Some great questions for developing your protagonist/antagonist are:
- What kind of character do you like to write, and why?
I enjoy multi-faceted and impulsive characters, no matter their role in the storyline. I keep the tension high by surprising the reader with action without creating a conflict with the character’s base traits, which is always fun. The reader should continue the journey without giving up on the story in disgust, as long as there is a reason for the action that is ultimately revealed. I also tend to eliminate popular characters, whether pro or antagonistic, as long as I feel I have developed them enough to get the reader to a point of caring what happens to them.
- What techniques do you use to create compelling and believable villains?

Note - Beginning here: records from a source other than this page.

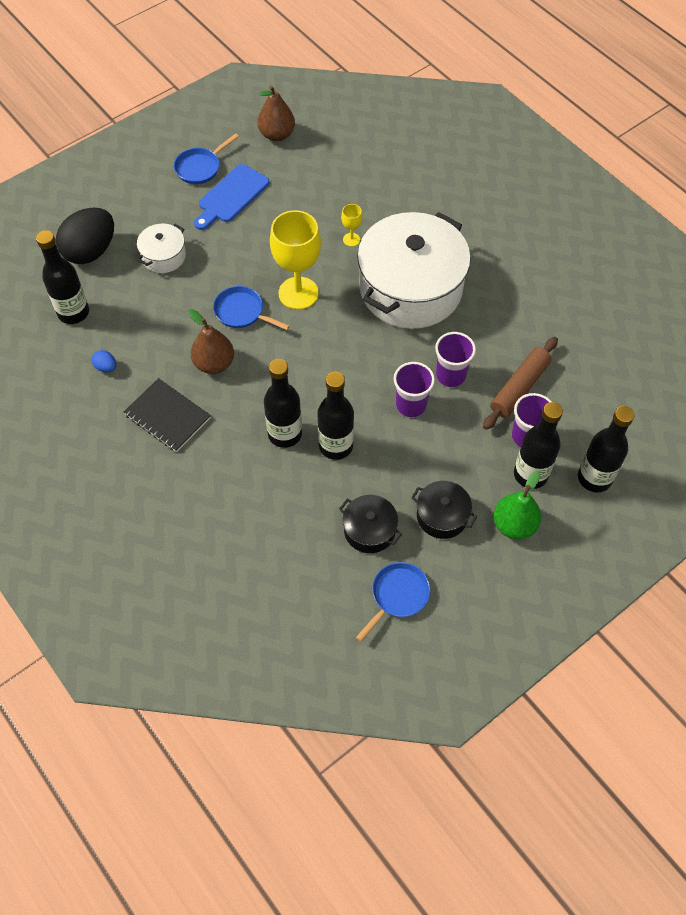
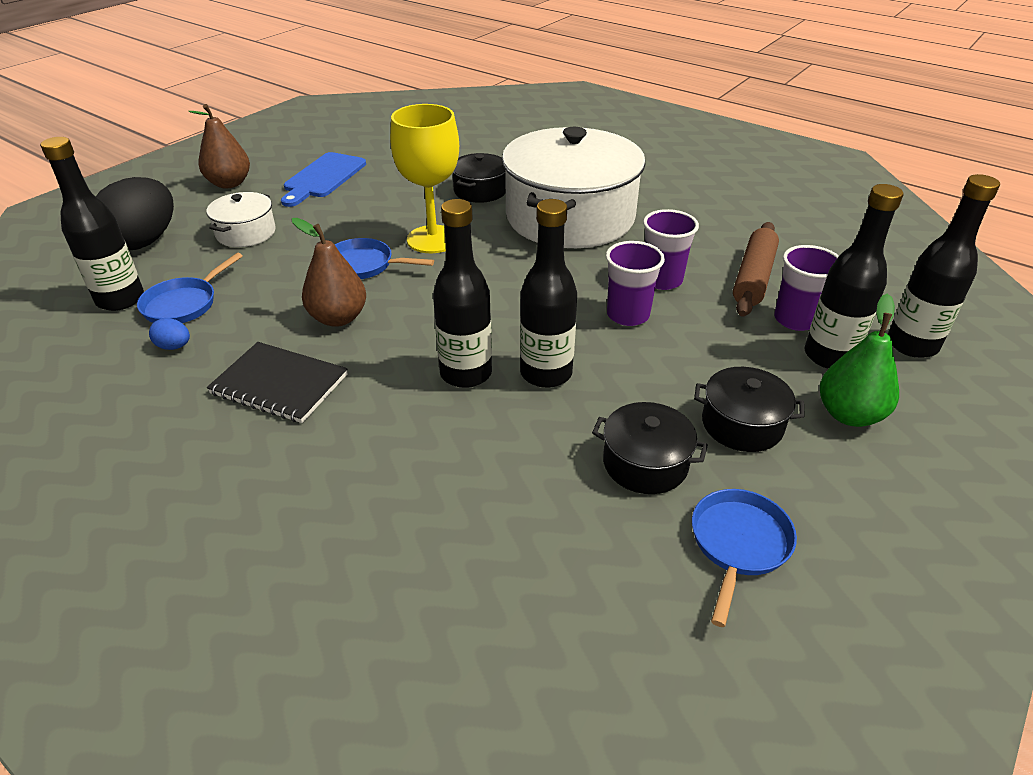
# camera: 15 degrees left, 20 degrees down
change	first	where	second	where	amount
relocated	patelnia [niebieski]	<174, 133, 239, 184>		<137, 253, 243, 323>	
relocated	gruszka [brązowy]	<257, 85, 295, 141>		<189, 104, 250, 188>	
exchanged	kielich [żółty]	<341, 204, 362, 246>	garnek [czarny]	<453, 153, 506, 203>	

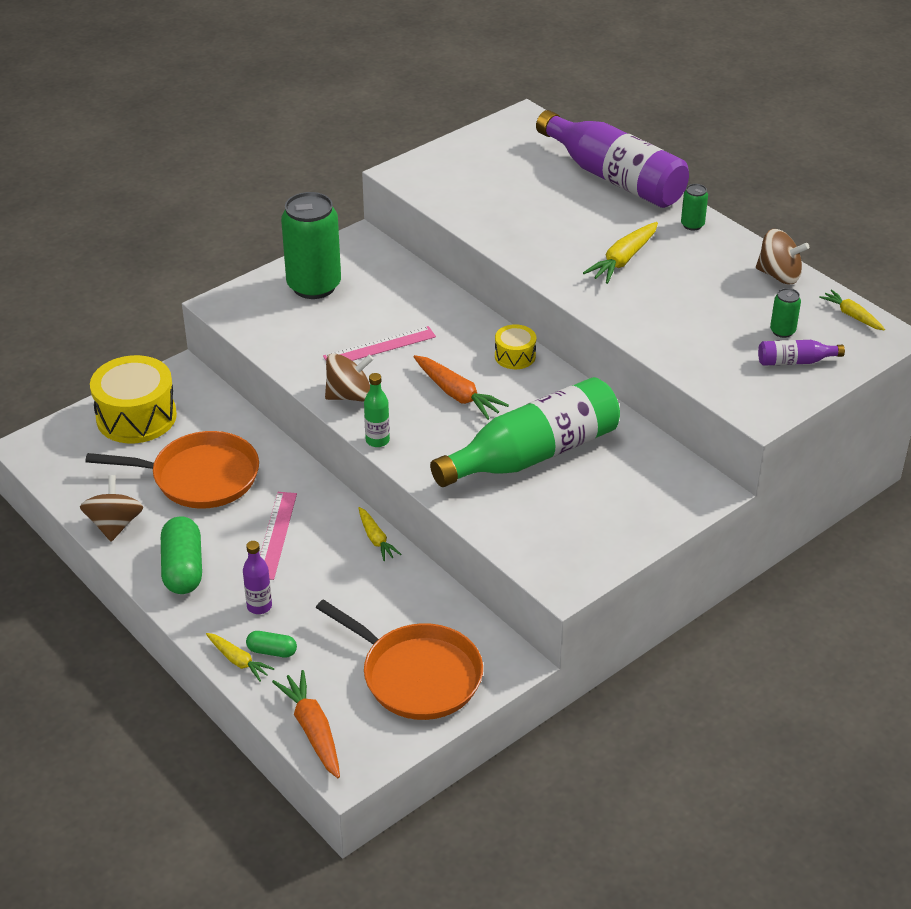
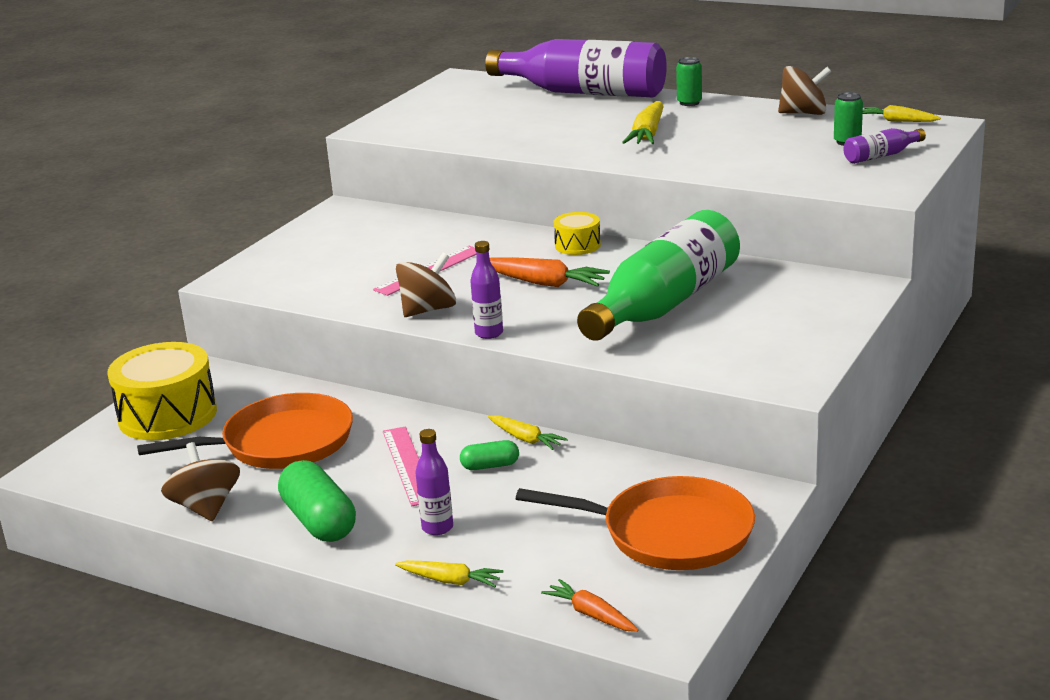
# camera: 20 degrees left, 15 degrees down
change	first	where	second	where	amount
relocated	kapsułka [zielony]	<246, 631, 297, 658>		<460, 440, 519, 470>	
size	marchewka [pomarańczowy]	<272, 670, 340, 778>		<541, 579, 639, 632>	x0.63
missing	puszka [zielony]	<281, 192, 341, 299>			
colour	butelka [zielony]	<364, 373, 390, 447>	butelka [fioletowy]	<470, 241, 503, 339>	

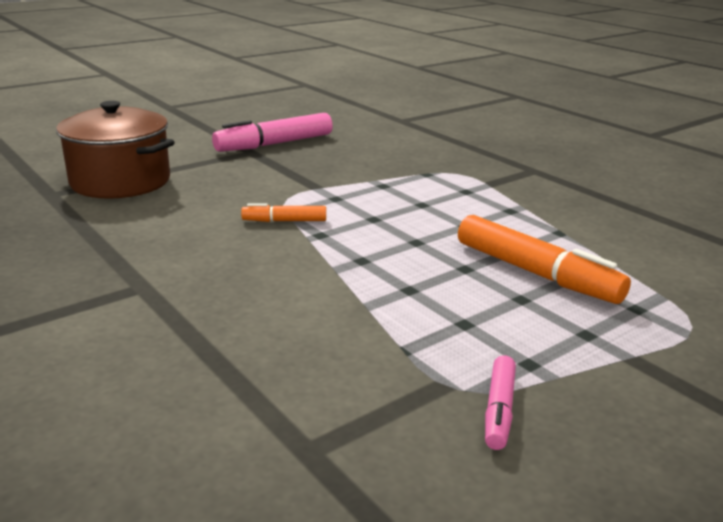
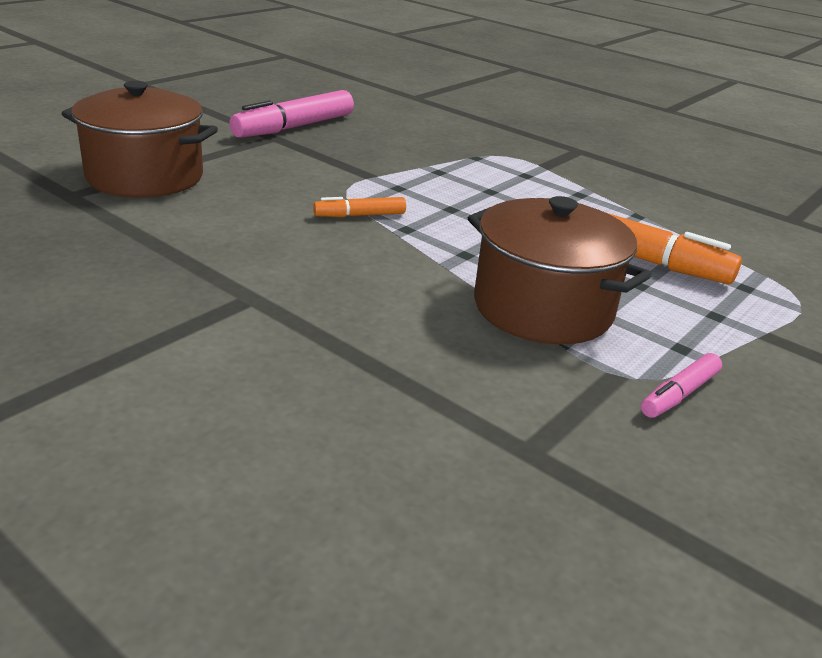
# camera: 15 degrees left, 5 degrees up
change	first	where	second	where	amount
spun	flamaster [różowy]	<485, 355, 516, 450>		<641, 353, 722, 418>	45 degrees clockwise
appeared			garnek [brązowy]	<468, 196, 652, 344>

There are several techniques that writers can use when developing an antagonist, such as giving them unique motivations, creating obstacles for them to overcome, and providing them with unique traits and abilities.
Characters will often be the driving force behind a story and can make or break it. To create an interesting character, you must first understand how to develop them. This includes understanding their backstory, motivations, and relationships with other characters. With this knowledge, you can craft a compelling character that readers will relate to and invest in.
- Describe the idea of creating a three-dimensional character.
By developing characters with depth, you can create an engaging story that will captivate readers and keep them invested in the plot. While creating a three-dimensional character may seem daunting, several techniques are available to help writers craft believable characters with distinct personalities and motivations.
One popular technique is to create an antagonist or protagonist first, then develop the opposite. This will help the writer better understand both characters’ motivations and desires and give them conflict to work with to create tension within the story.
- What are some of the common mistakes writers make when developing characters?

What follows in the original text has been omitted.